The players understand that it isn’t even November yet, and Wiltjer said they went through the same type of experimentation and bumps in the road last year. Of course, we all know how that turned out.
“I think it’s more hard work than patience,” Calipari said. “I think it’s more of a focus on what you’re doing than patience. I think it’s more taking caring of your body, getting rest, taking care of business off the court, no distractions, let’s go. We don’t have time for that. That’s what’s going to get us to where we want to go. The one guy that has to have patience is me. That will only go so far with me, I know.”
After all the prodding from former coach Joe B. Hall, Calipari has warmed up to the idea of playing Noel and Cauley-Stein together and told reporters that he would play them at the same time at some point Tuesday.
For a team that Calipari described as “awful” defensively right now, the twin-tower lineup may be the best remedy for the time being. When Calipari sticks those two out there, it allows lengthy but athletic players like Poythress and Archie Goodwin to play aggressively and force the offense into traffic.
“Why wouldn’t we bring people to us?” Coach Cal said. “You don’t want to block your own man’s shot. You’re trying to block your teammate’s shot — his man, not your man. You body him and let us block and there’s enough guys on the court that can do that, disrupt shots.”

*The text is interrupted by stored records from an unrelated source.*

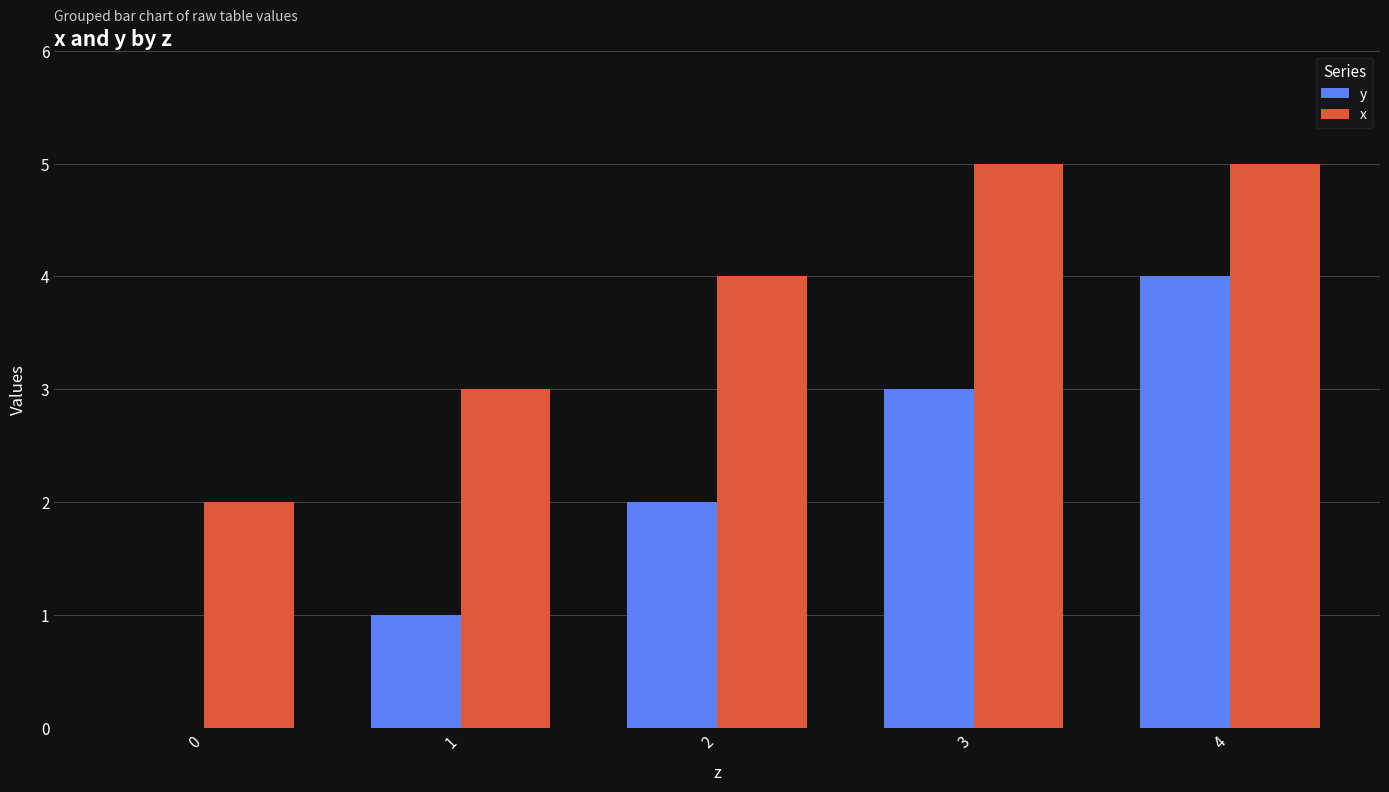

Are the bars grouped side by side (vs. stacked)?

Yes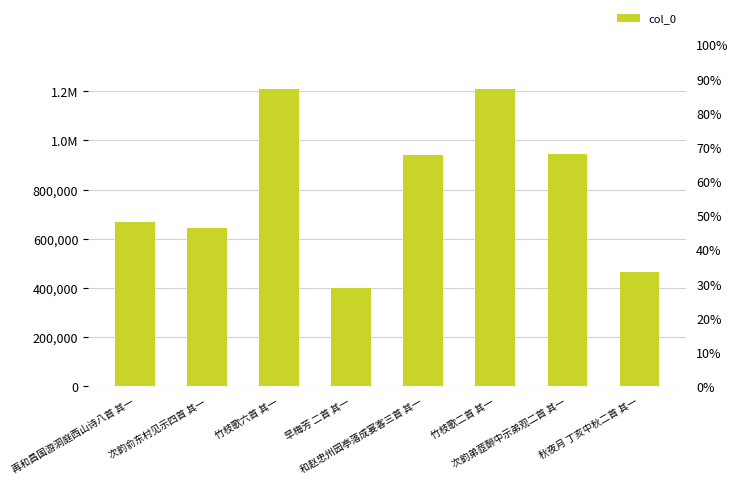

What is the label of the 2nd bar from the left?

次韵俞东村见示四首 其一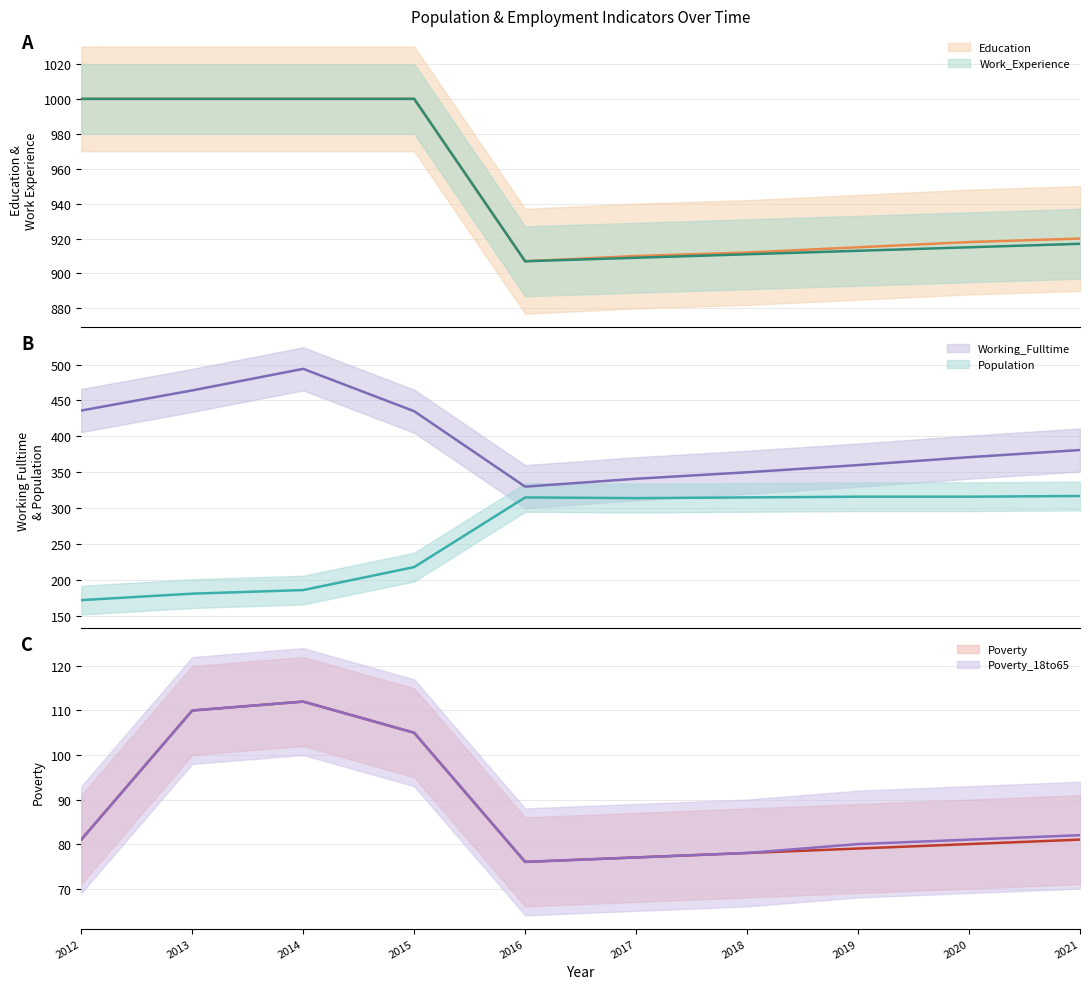

What is the average value of the Working_Fulltime series?

396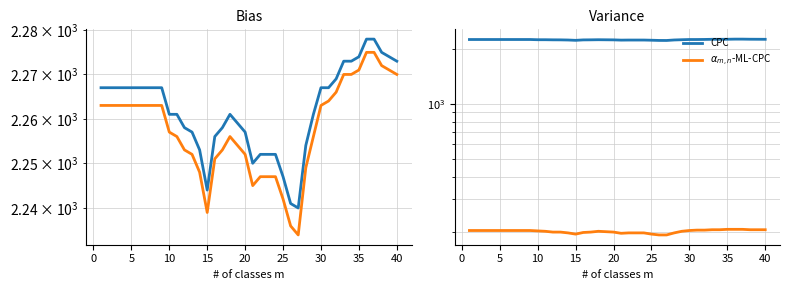

Does the chart have visible grid lines?

Yes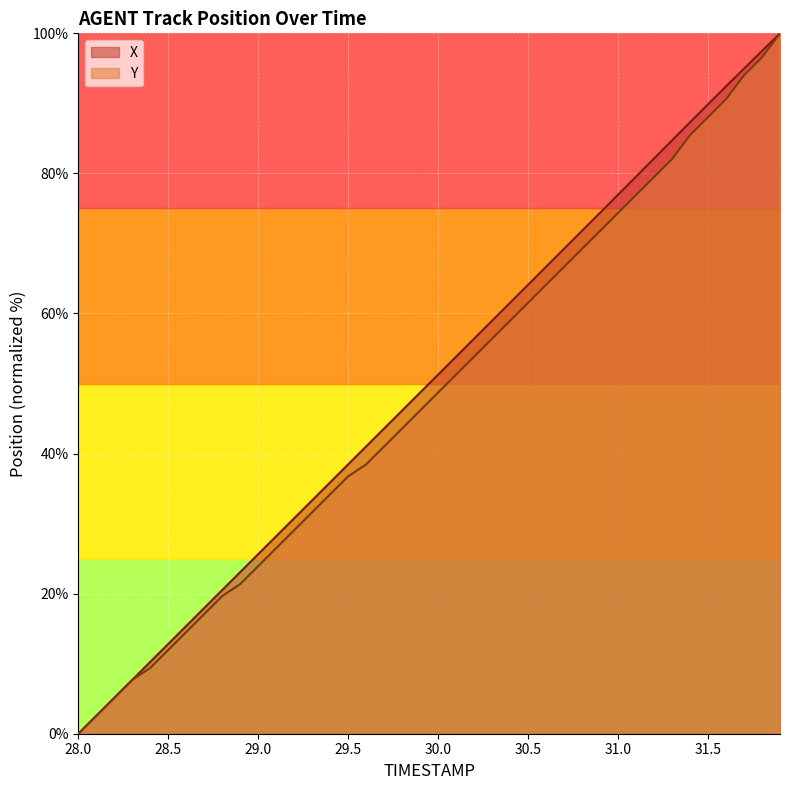

Is the value of Y at 30.3 greater than the value of X at 29.6?

Yes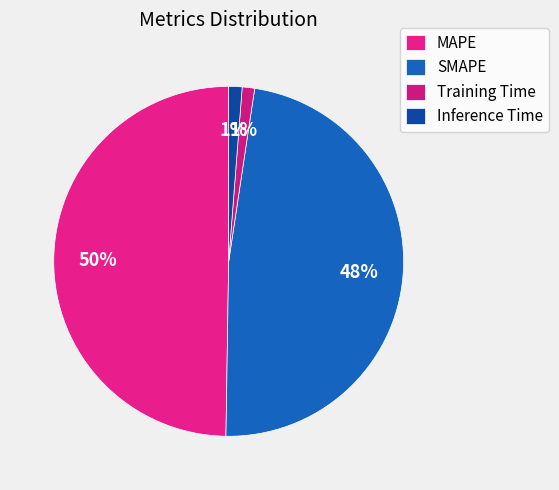

To the nearest percent, what percentage of the pie is Inference Time?

1%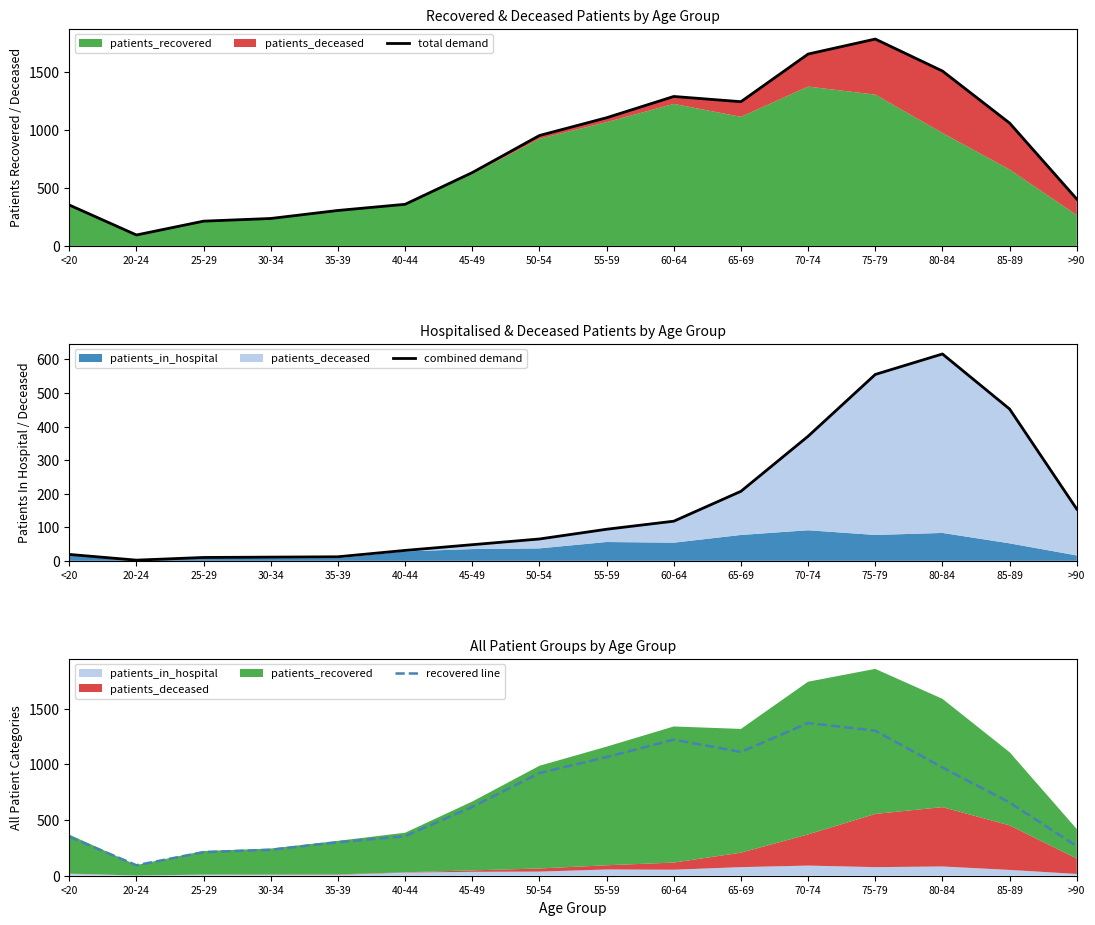

Does the chart display data point markers on the line(s)?

No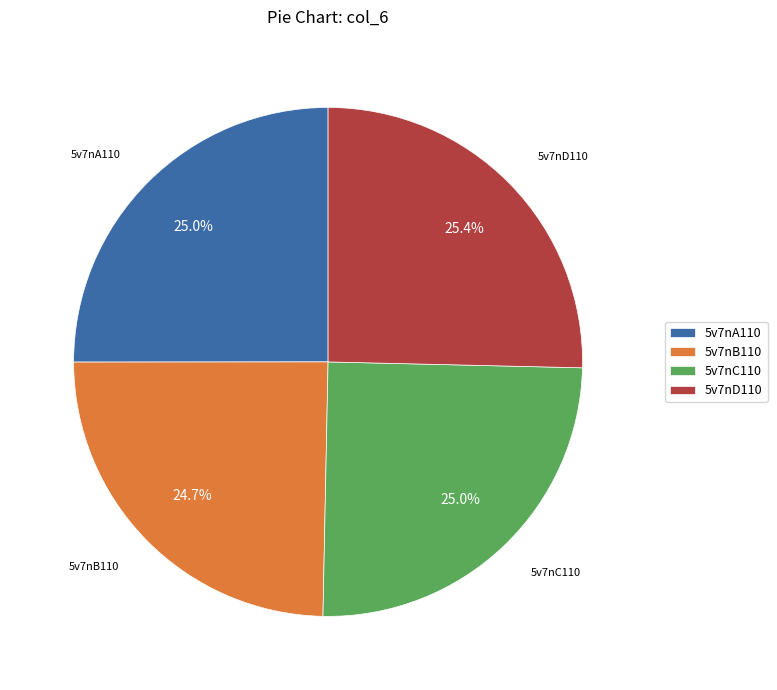

Approximately how many times larger is the value at 5v7nC110 compared to 5v7nD110?

1.0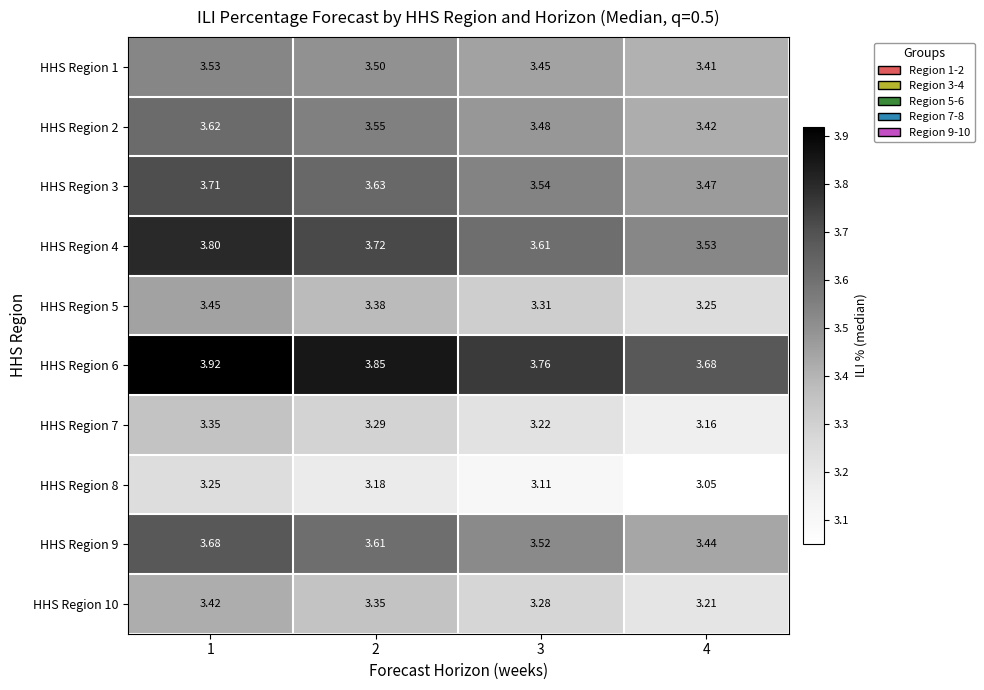

Is the value of HHS Region 3 at 1 greater than the value of HHS Region 7 at 3?

Yes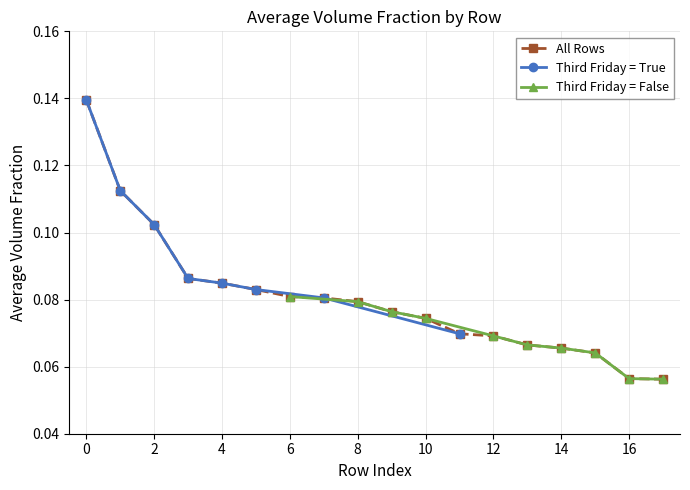

What is the average value?

0.1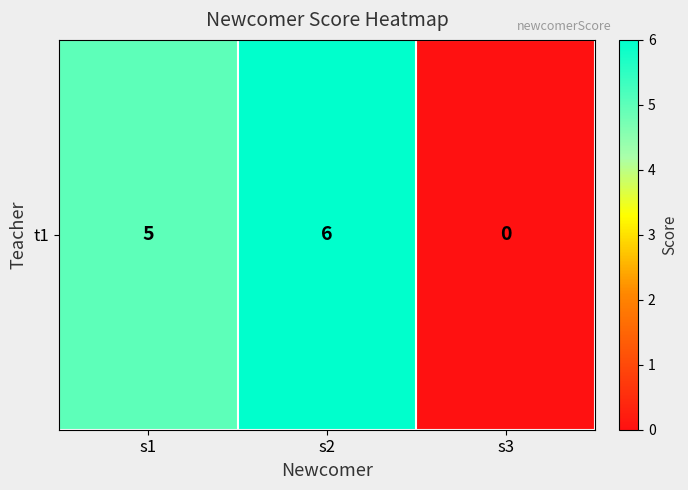

Reading right to left, list all the values displayed in this chart.

s3=0	s2=6	s1=5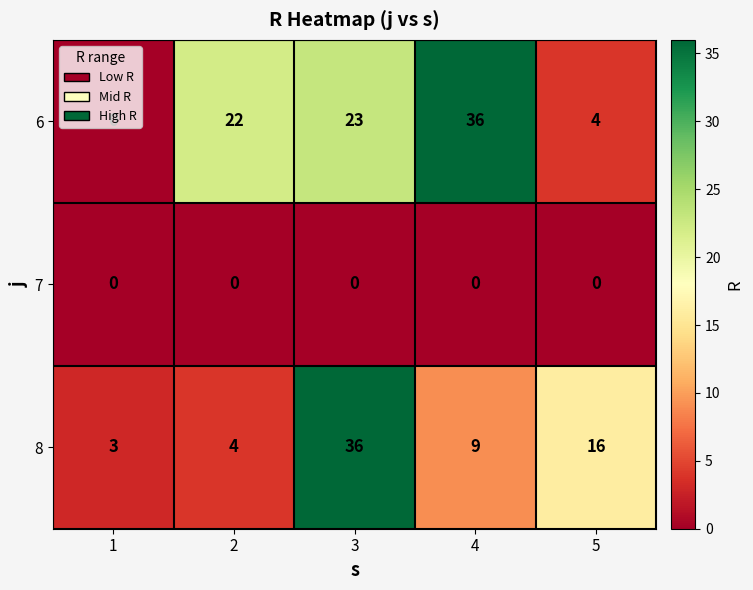

Which series has the largest total across all categories?

6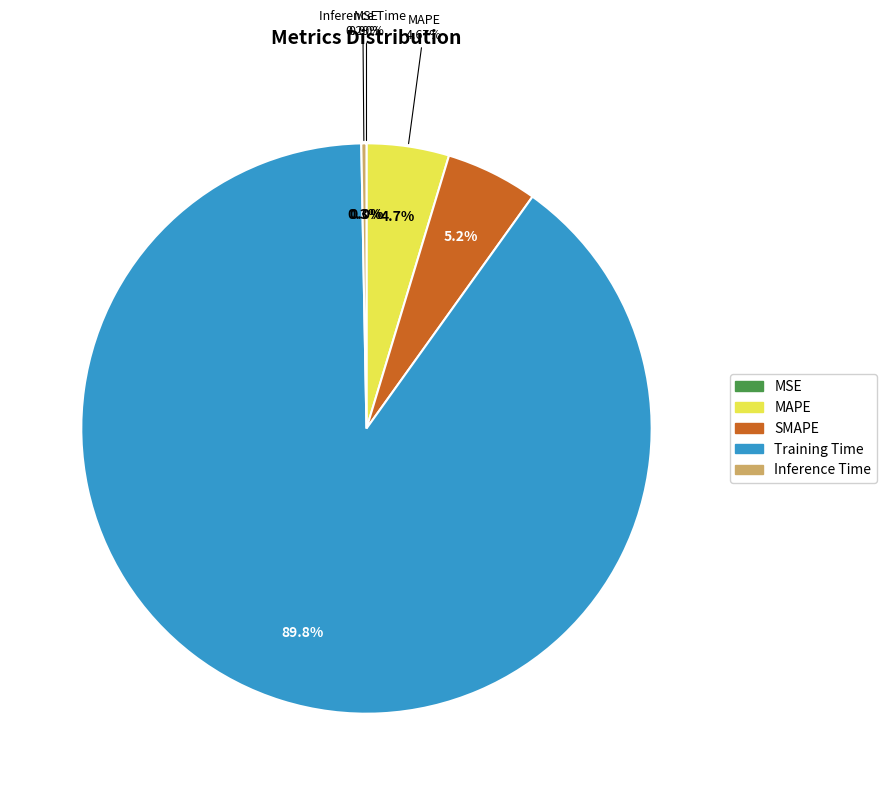

To the nearest percent, what percentage of the pie is SMAPE?

5%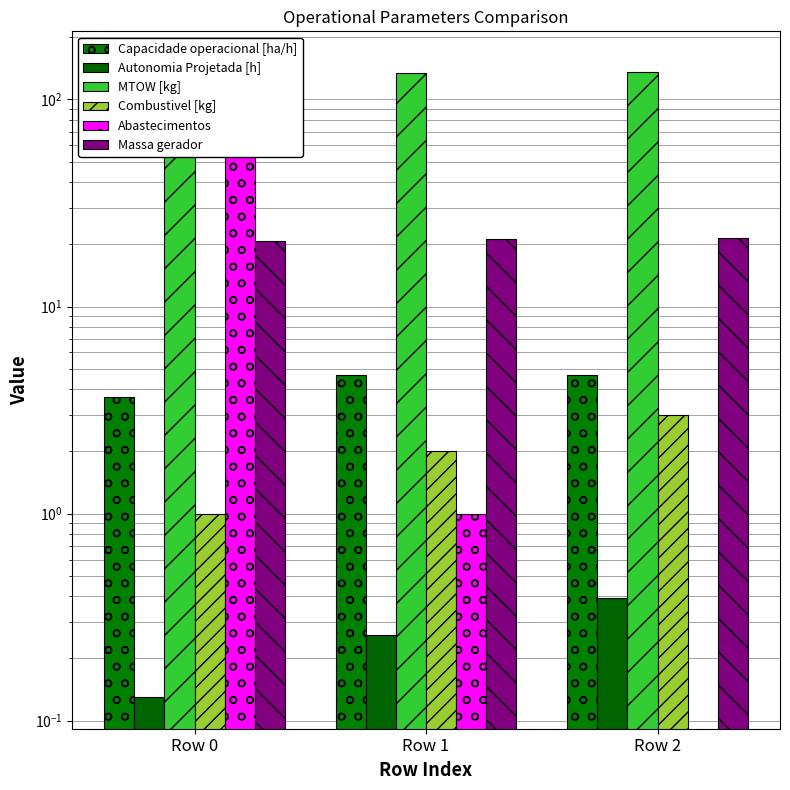

True or false: MTOW [kg] has a value of 230.8 at Row 0.

False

The one restriction when the two bigs are on the floor: One must always be in the paint.
“If Nerlens is out on the floor, (Cauley-Stein), get in the lane,” Calipari said. “I don’t care where your man is. If you’re out on the floor, Nerlens, you get in the lane. So you’re always going to have someone like 7-foot standing near the goal. And then you tell the other guys, ‘Make them drive.’ How about that for genius basketball?”
It’s all a process at the beginning of the year and nothing is close to certain. This is the part of the job – experimenting and teaching young men – that Calipari enjoys as much as anything, but this year has been a little more draining because this team is even newer than the rest.
The regular season hasn’t even started and Coach Cal said he’s already done more individual meetings with his players than any of his other teams at Kentucky.
“I think we will be good in time,” Calipari said. “We’re just – it’s kind of scary. Us getting dinged is not the worst thing, I’m telling you, for these guys to understand you’ve got to listen, you’ve got to create habits. You don’t have them right now.”